Я оглянулся — двое ребят, Карабасовых помощничков, уже вкатывали мотоцикл в фургон-прицепчик.
— Идем взглянем, — сказал я неопределенно.
Через маленькую боковую дверь мы вошли внутрь гоночной бочки. Посреди дощатой круглой арены — черно-желтый трековый мотоцикл «индиана». Ванька крепко схватил меня за рукав:
— Кот, ты обещал мне!.. Ты обещал поднять на вертикаль!..
— Слово Капитана?.. — усмехнулся я.
— Закон! — в упоении напирал Ванька.
— Не боишься?
От напряжения, испуга, страстного желания превозмочь собственный страх Ванька не мог говорить — только мотал головой из стороны в сторону. У меня нет детей, и братьев меньших у меня не было — сам я подкидыш от дорогой маманьки-Родины. Сильное это, видать, чувство. Если, конечно, сподобен ему. А-а, что там мне еще рассуждать об этом!

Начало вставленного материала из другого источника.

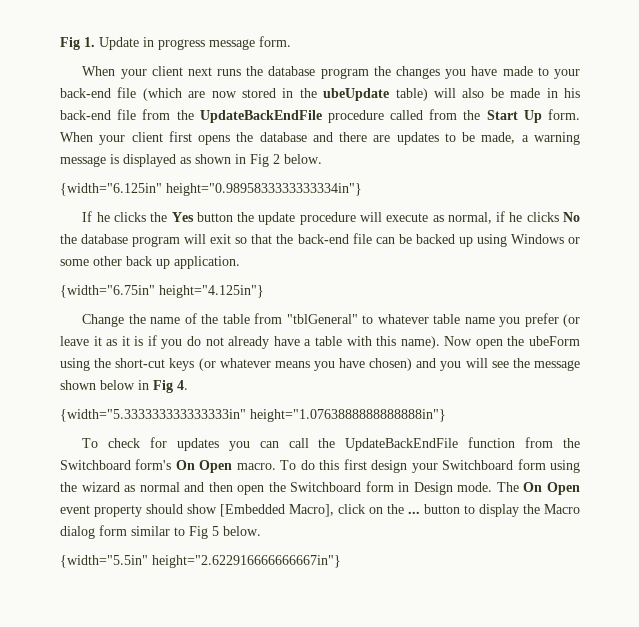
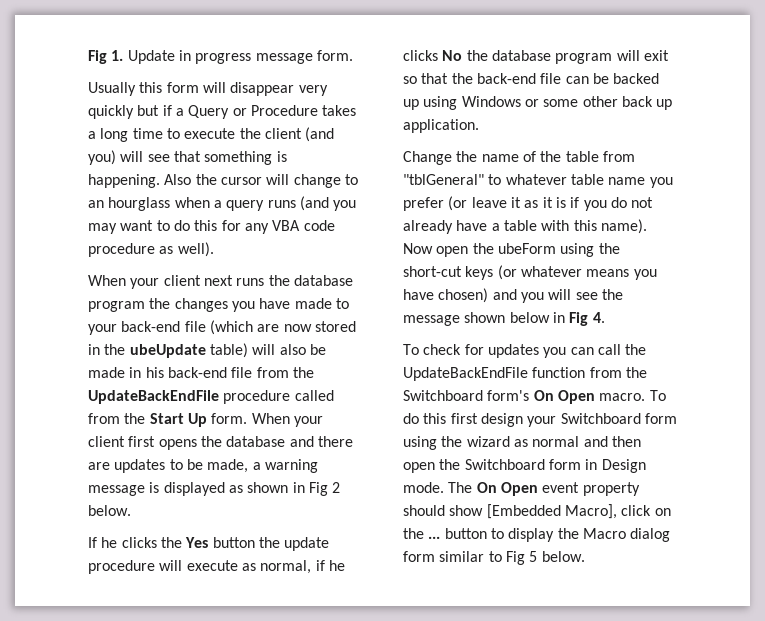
(291, 41) none -> [88,82,328,96] [88,105,357,119] [88,127,335,142] [88,150,287,165] [88,174,358,188] [88,196,357,211] [88,220,335,234] [88,242,214,257] // Usually this form will disappear very quickly but if a Query or Procedure takes a long time to execute the client (and you) will see that something is happening. Also the cursor will change to an hourglass when a query runs (and you may want to do this for any VBA code procedure as well).
[60,183,362,196] // {width="6.125in" height="0.9895833333333334in"} -> (131, 510) none
[60,285,264,298] // {width="6.75in" height="4.125in"} -> (479, 126) none
[60,409,446,422] // {width="5.333333333333333in" height="1.0763888888888888in"} -> (605, 317) none
[60,555,341,568] // {width="5.5in" height="2.622916666666667in"} -> (585, 556) none

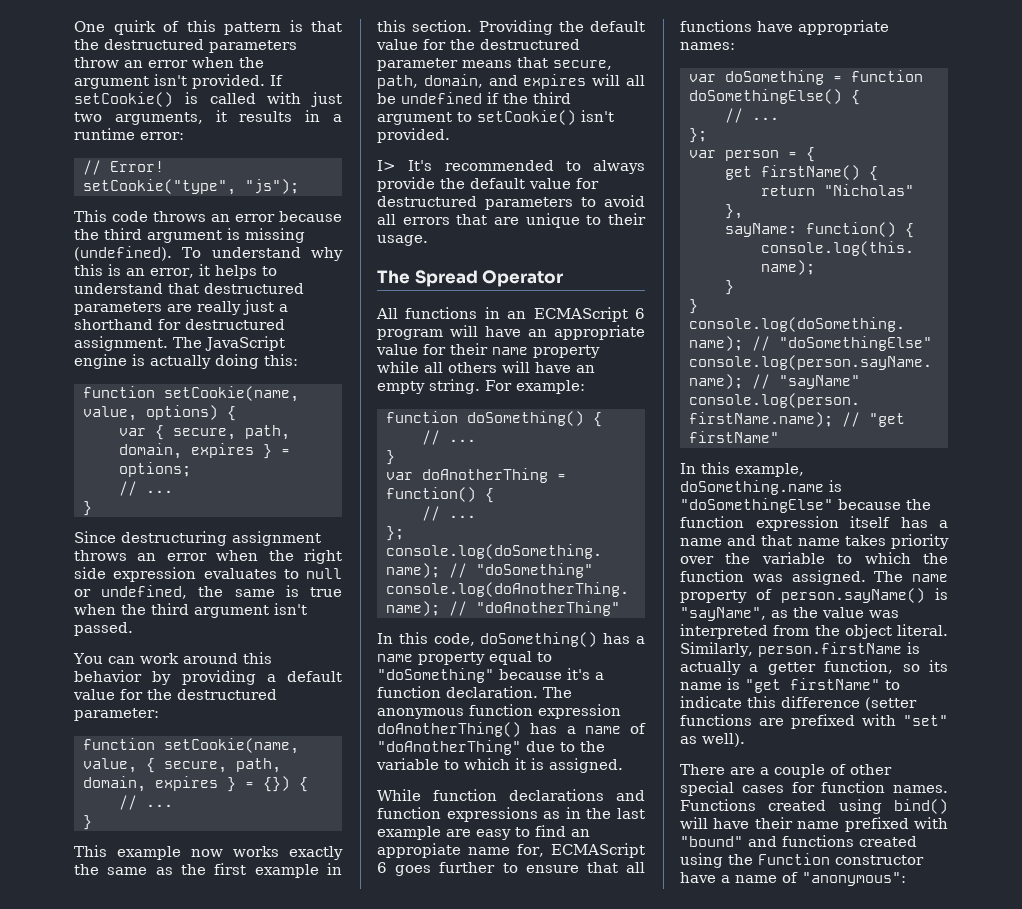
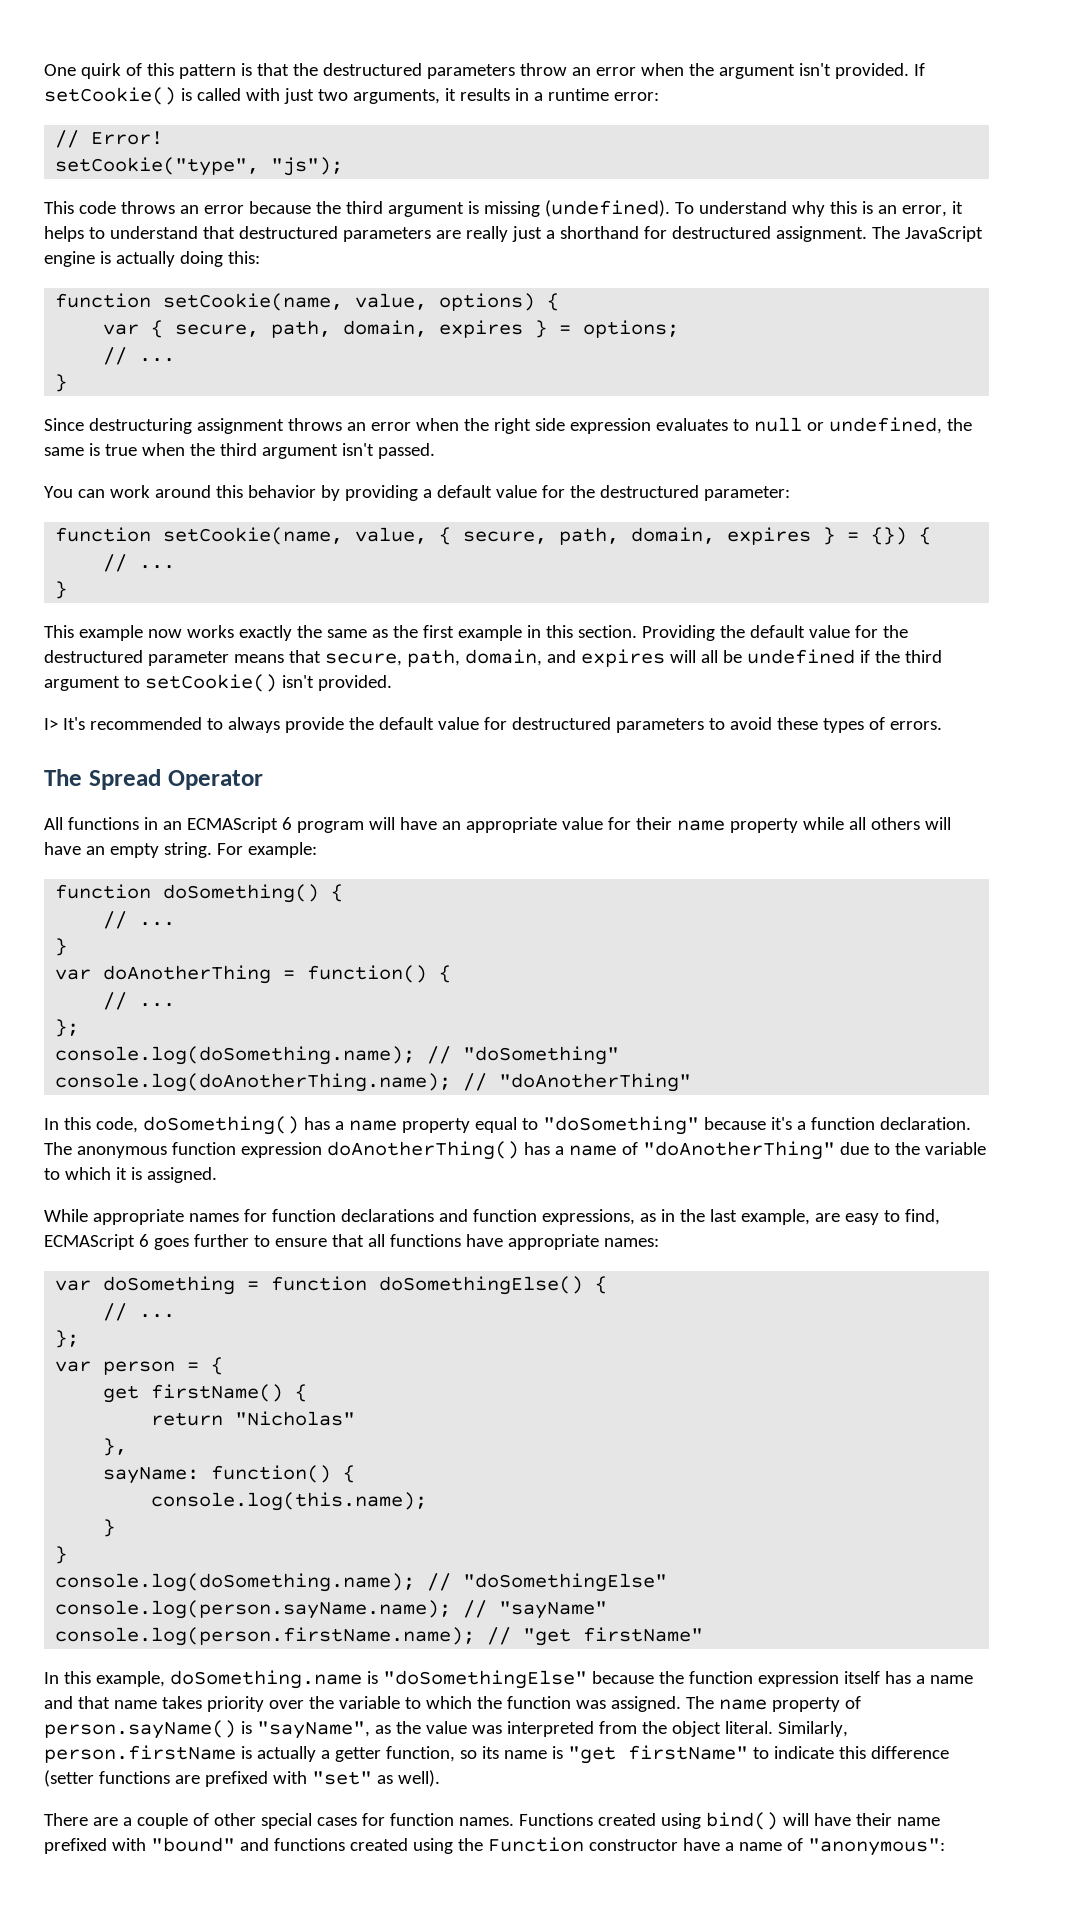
[377,213,646,228] [377,235,428,246] all errors that are unique to their usage. -> [776,717,942,733] these types of errors.
(421, 795) none -> [92,1209,267,1225] appropriate names for
[446,807,538,822] expressions -> [541,1209,635,1225] expressions,
[377,826,441,840] example -> [740,1209,810,1225] example,
[535,825,590,837] [377,843,545,858] find an appropiate name for, -> [904,1209,940,1225] find,

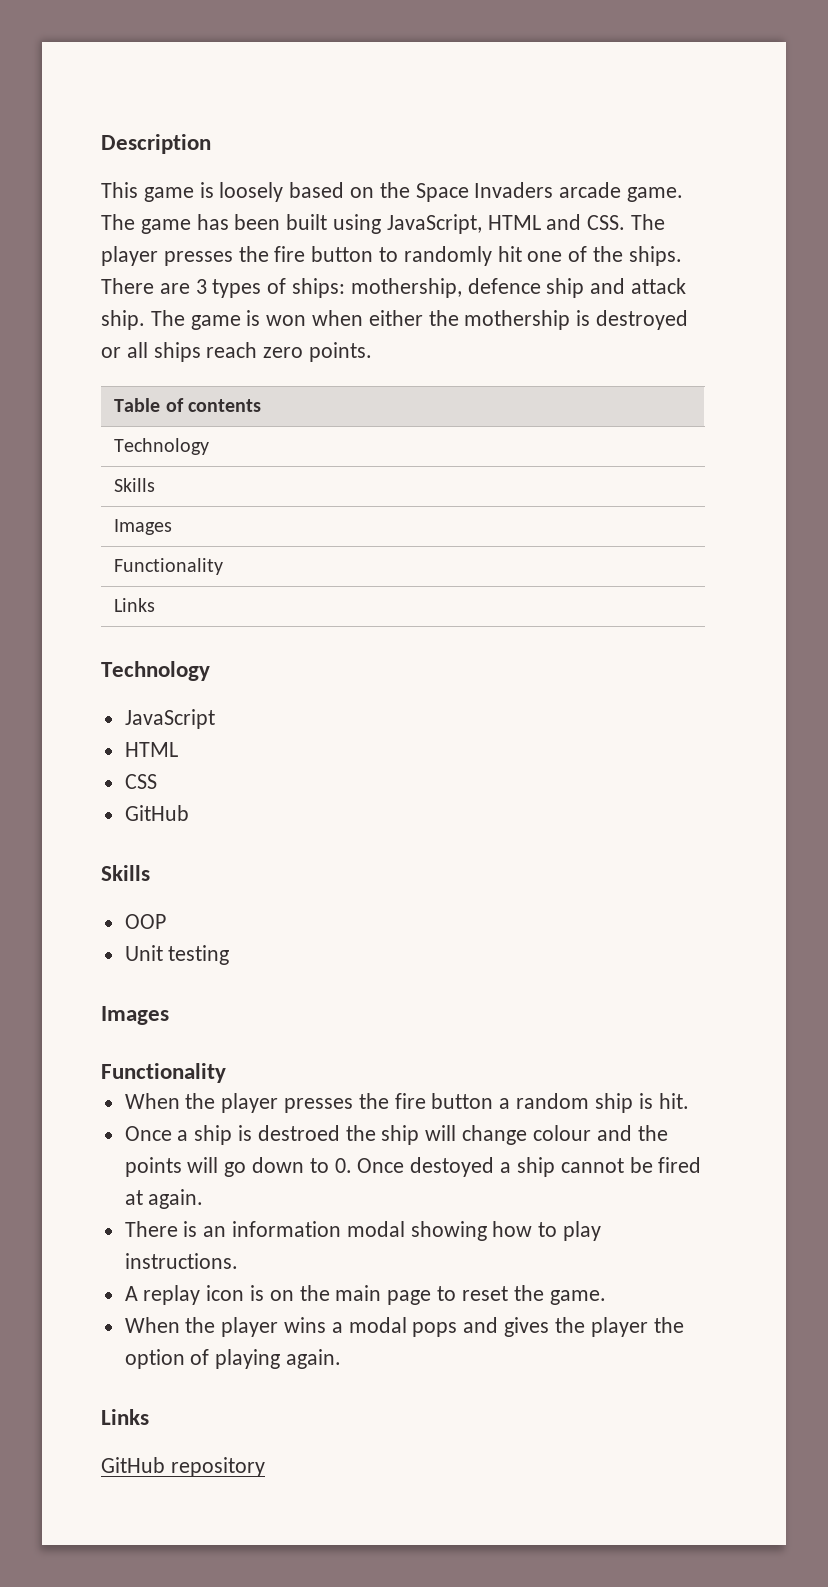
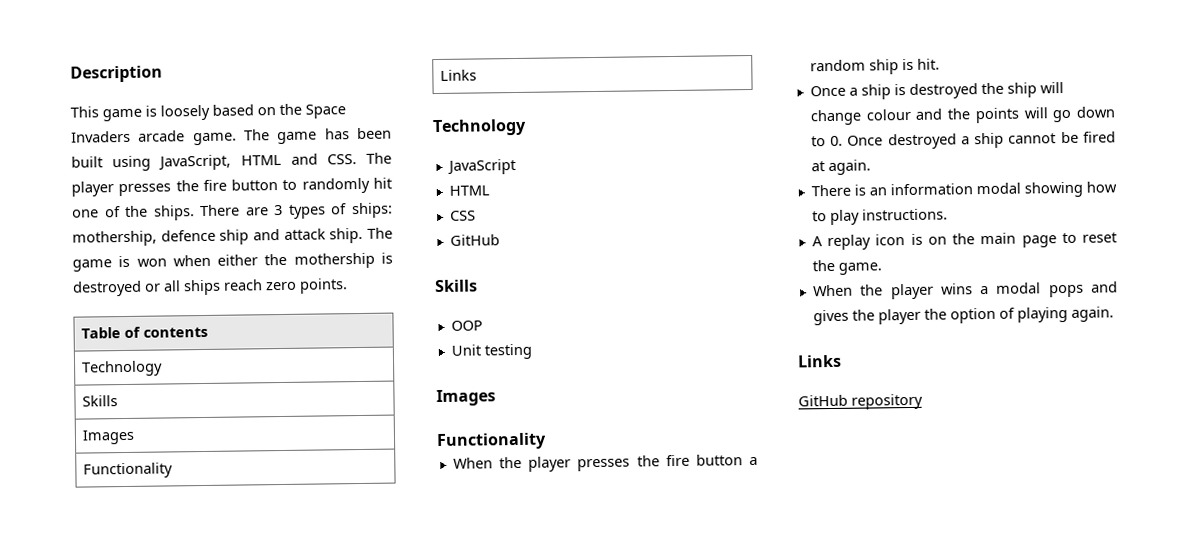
[257,1125,340,1141] destroed -> [908,83,978,99] destroyed
[410,1157,495,1177] destoyed -> [887,133,957,150] destroyed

— Подумай, Ванька, не надувайся, — попросил я его и сказал спокойно и негромко, без нажима: — Там, наверху, не передумаешь?
— Кот! Я не передумаю! Мне это необходимо! — задыхался Ванька. — Надо мной в школе смеются… Иваном Калитой зовут, царевичем всея России дразнят… Я с тобой ничего не боюсь… Лучше со стены грохнуться…
— Не грохнемся, сынок! — рассмеялся я. — Ты ведь мужик, если не запаникуешь — не грохнемся.
— Я не боюсь, Кот, поверь, совсем не боюсь… — уверял меня трясущийся Ванька.
— Не преувеличивай! — хлопнул я его по плечу. — Когда меня впервые Карабас вывез на вертикаль, я чуть штаны не обмочил…
Я подошел к машине, присоединил концы джамп-старта, и мотоцикл со снятым глушителем зычно кашлянул, еще раз, еще, потом оглушительно заревел, забился, загрохотал страшным утробным голосом. Я уселся в седло — широкое, удобное, желтой кожи «харлеевское» седло, которое я когда-то украл для Карабаса с милицейского патрульного мотоцикла, примерился поудобнее и почувствовал, что и сам сильно волнуюсь.